Gerçeğin ta kendisini dile getiren saptamalardan biri. Bence asıl önemli yanı ise, toplumsal bir varlık olan insanoğlunun önemli bir sorumsuzluğuna atıfta bulunması. Çünkü “tarihin içinde yaşadığını” düşünmeme hali, aynı zamanda çok önemli bir bireysel sorumsuzluk halindedir ve bu hal, yoğunluğu ölçüsünde ona “maruz kalmış” kişiyi bir birey olabilmekten uzaklaştırır.
İnsanın toplumsal bir varlık olduğu gerçeği, onu aynı zamanda kendi olabilme, ötekiler ile birlikte yaşadığı bir ortamda kendi biricikliği üzerinde düşünme yükümlülüğünden kurtarmaz. “Tarih kitaplarını kendisinin dışındaki bir dünyanın öyküsü gibi” okuyan insan, aynı zamanda toplumsal düzlemde yaşanan ve yaşanamayan her şeyin sorumluluğunu ötekilere, başka deyişle toplumsallığı paylaştığı kişilere atma eğiliminde olan kişidir. Özetle, böyle biri için toplumsal bağlamdaki tüm olumsuzluklar, yıkımlar, bunalımlar vb. ötekiler yüzünden yaşanmıştır ve yaşanmaktadır.

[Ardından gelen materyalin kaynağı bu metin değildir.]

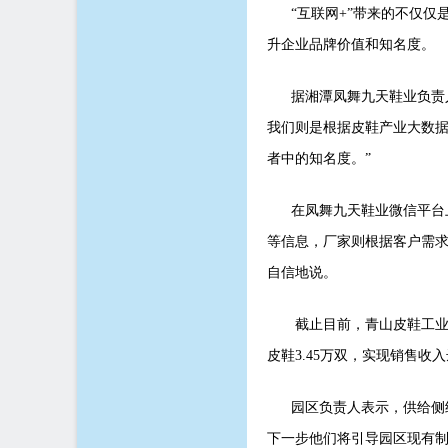
“互联网+”带来的不仅仅
升企业品牌价值和知名度。
据湘潭凤舞九天鞋业负责人
我们则是根据皮鞋产业大数
者中的知名度。”
在凤舞九天鞋业微信平台上
等信息，厂家则根据客户需求
自信地说。
截止目前，青山皮鞋工业园依
皮鞋3.45万双，实现销售收入
园区负责人表示，供给侧结构
下一步他们将引导园区现有制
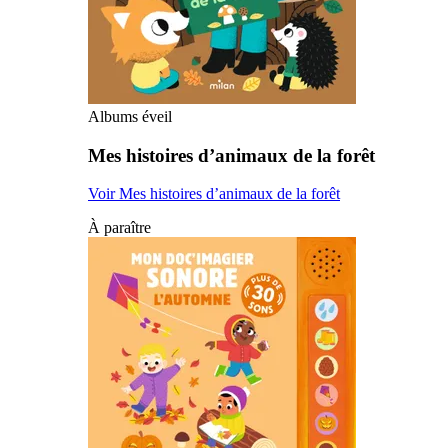
Albums éveil
Mes histoires d’animaux de la forêt
Voir Mes histoires d’animaux de la forêt
À paraître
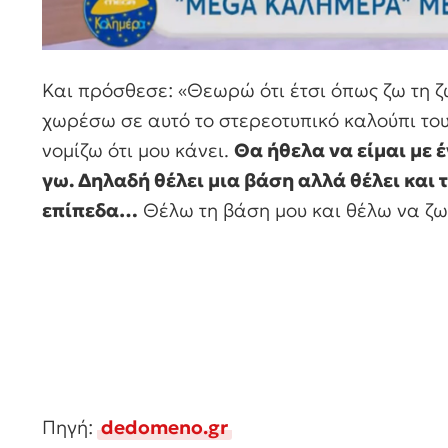
Και πρόσθεσε: «Θεωρώ ότι έτσι όπως ζω τη ζ
χωρέσω σε αυτό το στερεοτυπικό καλούπι του 
νομίζω ότι μου κάνει.
Θα ήθελα να είμαι με 
γω. Δηλαδή θέλει μια βάση αλλά θέλει και τ
επίπεδα…
Θέλω τη βάση μου και θέλω να ζω 
Πηγή:
dedomeno.gr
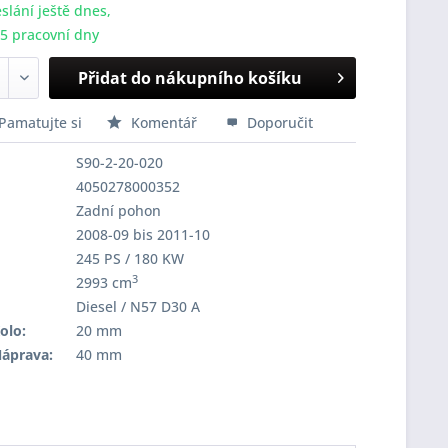
slání ještě dnes,
-5 pracovní dny
Přidat do nákupního košíku
Pamatujte si
Komentář
Doporučit
S90-2-20-020
4050278000352
Zadní pohon
2008-09 bis 2011-10
245 PS / 180 KW
3
2993 cm
Diesel / N57 D30 A
olo:
20 mm
Náprava:
40 mm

Böyle düşünen tekil kişi, belki kendini böylece bütün sorumluluklardan aklayarak belli bir iç huzuruna - içsel rehavete! - kavuşabilir. Ama bu huzurun onu birey olabilmekten giderek uzaklaştıracağı ve salt bir sürü teki düzeyine indirgeyeceği gibi bir olasılığı çoğu kez aklının ucundan bile geçirmez. Böyle biri, Sabahattin Eyuboğlu’nun yıllar önce Türk aydınlarına yöneltmiş olduğu şu temel eleştirinin de doğal öznesidir: “Biz aydınlar, acaba neden hep halka ‘inmekten’ söz ederiz de halka ‘çıkmaktan’ hiç söz etmeyiz?”
Bu sarsıcı sorunun yanıtı, çok basittir: Bizim meslekten aydınlarımızın çoğu, kendine yakıştırdığı aydın olma niteliğinin onu kendiliğinden -aslında çoğu zaman hemen hiç tanımadığı, tanımaya da hiçbir zaman gönül indirmediği- halktan epey yukarıda bir yere yerleştirdiğinden emindir de ondan!
Kültür Tarihi derslerimde öğrencilerim için epey sık kullandığım bir benzetme vardır. Onlara: “Bizim insanımız, çoğu zaman ‘şu pencereyi kapatsalar’ demekle yetinir…” derim. Günlük hayatta epey sık rastlarız. Örneğin başkaları ile birlikte bulunduğumuz kapalı bir mekânda pencerenin açık kalması yüzünden üşümeye başladığımızda yaptığımız ilk şey: “Biri şu pencereyi kapatsa!” diye söylenmek veya yakınmak olur. Söylenecek yerde kalkıp pencereyi kapatmaya ise ya üşeniriz ya da -nedense!- kendimize yakıştırmayız. Başkaları ne güne durur!
İşte tarih kitaplarını kendisinin dışındaki bir dünyanın öyküsü gibi okuyanlar, büyük çoğunlukla pencerelerin kapatılmasını hep başkalarından bekleyenlerdir!